Gravitational Waves

Young Astronomers Blog, Volume 28, Number 3.

In 1915, Albert Einstein overturned Newton’s theory of gravity. He published his General Theory of Relativity which said that gravity is the result of the warping of space/time rather than a force that extends across space. Einstein’s theory was based on his equivalence principle, which states that the acceleration from a gravitational field is equivalent to acceleration of motion, assuming both are at the same rate.

According to Einstein, objects do not reach out over space and pull on each other, rather they curve (warp) the fabric of space (and time). Other objects, including light, simply travel along paths in curved (warped) space/time. Einstein’s equations are complex! I don’t understand them. They look something like this.

R_mn – ½ g_mnR = (8πG/c⁴)T_mn

The left-hand side describes the space-time geometry (curvature) and the right-hand side describes the distribution of mass-energy. Better? No. Fortunately, John Wheeler simplified it with his description. “Matter (Mass) tells space-time how to curve, Space-time tells matter (mass) how to move.”
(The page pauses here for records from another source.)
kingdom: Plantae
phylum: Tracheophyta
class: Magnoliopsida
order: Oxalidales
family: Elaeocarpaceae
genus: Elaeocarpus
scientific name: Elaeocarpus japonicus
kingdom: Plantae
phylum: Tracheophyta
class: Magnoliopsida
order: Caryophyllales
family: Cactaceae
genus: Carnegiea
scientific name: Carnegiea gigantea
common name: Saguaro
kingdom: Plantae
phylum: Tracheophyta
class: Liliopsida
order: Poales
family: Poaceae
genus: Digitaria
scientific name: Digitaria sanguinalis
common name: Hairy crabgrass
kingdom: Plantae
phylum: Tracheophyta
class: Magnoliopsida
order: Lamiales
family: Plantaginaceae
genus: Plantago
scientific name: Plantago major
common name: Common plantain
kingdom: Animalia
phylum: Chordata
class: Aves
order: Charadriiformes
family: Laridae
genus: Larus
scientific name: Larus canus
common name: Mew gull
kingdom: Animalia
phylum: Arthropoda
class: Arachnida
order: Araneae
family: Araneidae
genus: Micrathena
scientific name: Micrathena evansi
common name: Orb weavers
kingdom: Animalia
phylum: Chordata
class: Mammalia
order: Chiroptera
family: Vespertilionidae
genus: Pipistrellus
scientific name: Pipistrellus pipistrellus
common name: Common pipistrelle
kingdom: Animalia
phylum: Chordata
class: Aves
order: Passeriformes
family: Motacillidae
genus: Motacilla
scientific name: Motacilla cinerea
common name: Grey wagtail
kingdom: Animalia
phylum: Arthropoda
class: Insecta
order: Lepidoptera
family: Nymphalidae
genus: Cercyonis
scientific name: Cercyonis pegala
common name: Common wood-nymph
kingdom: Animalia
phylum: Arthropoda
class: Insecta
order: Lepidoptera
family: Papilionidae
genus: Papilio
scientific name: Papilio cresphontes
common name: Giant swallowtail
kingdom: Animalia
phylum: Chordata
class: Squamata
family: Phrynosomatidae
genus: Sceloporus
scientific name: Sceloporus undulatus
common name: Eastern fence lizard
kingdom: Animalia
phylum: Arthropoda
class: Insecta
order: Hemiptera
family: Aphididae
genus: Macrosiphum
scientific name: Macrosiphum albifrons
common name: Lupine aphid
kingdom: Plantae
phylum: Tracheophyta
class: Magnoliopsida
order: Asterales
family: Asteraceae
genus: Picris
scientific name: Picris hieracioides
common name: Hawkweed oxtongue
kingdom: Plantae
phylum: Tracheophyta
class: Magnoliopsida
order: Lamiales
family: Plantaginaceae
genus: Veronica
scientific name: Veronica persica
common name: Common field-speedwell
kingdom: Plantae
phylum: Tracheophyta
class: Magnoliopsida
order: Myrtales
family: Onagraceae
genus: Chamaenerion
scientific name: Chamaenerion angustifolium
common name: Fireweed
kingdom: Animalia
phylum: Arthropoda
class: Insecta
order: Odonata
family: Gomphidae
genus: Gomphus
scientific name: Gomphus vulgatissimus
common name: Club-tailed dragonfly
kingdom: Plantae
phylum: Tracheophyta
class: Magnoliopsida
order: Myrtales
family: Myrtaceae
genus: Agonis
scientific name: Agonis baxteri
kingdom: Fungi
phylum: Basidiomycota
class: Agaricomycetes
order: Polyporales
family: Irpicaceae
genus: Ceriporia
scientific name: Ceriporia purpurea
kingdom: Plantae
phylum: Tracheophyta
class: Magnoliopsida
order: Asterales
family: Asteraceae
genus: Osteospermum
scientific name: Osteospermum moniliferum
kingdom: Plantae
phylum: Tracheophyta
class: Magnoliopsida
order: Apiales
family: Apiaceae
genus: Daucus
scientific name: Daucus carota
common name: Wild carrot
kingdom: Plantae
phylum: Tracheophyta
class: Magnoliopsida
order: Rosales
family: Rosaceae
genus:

Einstein’s theory said that the warping of space/time is not instantaneous but ripples out at the speed of light and that gravitational waves, which distort space/time from huge collisions, do exist. At the time, he thought it would be impossible to ever detect these waves.

However, technology marches on and an experiment called LIGO (Laser Interferometer Gravitational-Wave Observatory) was devised and later implemented in 2002. LIGO was upgraded from 2010 to 2014 and began operations again in 2015. LIGO is two facilities, one in Washington and one in Louisiana, designed to detect gravitational waves from huge (really HUGE) events such as the collision of black holes or neutron stars. Each facility has two long (2 ½ mile) arms laid out perpendicular to each other. Laser beams travel back and forth within each arm. Gravitational waves will very slightly shorten one arm and very slightly lengthen the other arm causing the lasers to be slightly out of sync with each other.

LIGO detected gravitational waves for the first time on September 15, 2015. These were from two black holes that merged just over a billion years ago. To provide a visual and audio view, these first gravitational waves detected by LIGO have been converted into sound waves.  LIGO followed with additional observation in 2016 and 2017. On August 17, 2017, LIGO detected gravitational waves for the first time from the merger of two neutron stars. At the time of this article, LIGO has detected a total of seven gravitational waves. See LIGO Detections for an updated list.

LIGO is not alone. The gravitational wave detected by LIGO on August 14, 2017 was also identified by Europe’s Virgo complex, which began observations in August 2017. LIGO and Virgo will eventually be joined by Japan’s KAGRA (Kamioka Gravitational-wave Detector) bringing the number of detection facilities to four.

In late 2019, astronomers noticed that the star Betelgeuse is dimming indicating that something might be happening to Betelgeuse. In early 2020, gravitational waves were detected in the neighborhood of Betelgeuse adding fuel to speculation that something is going on. We do expect Betelgeuse to explode as a super nova (some day). It remains to be seen if that day is now or thousands of years in the future.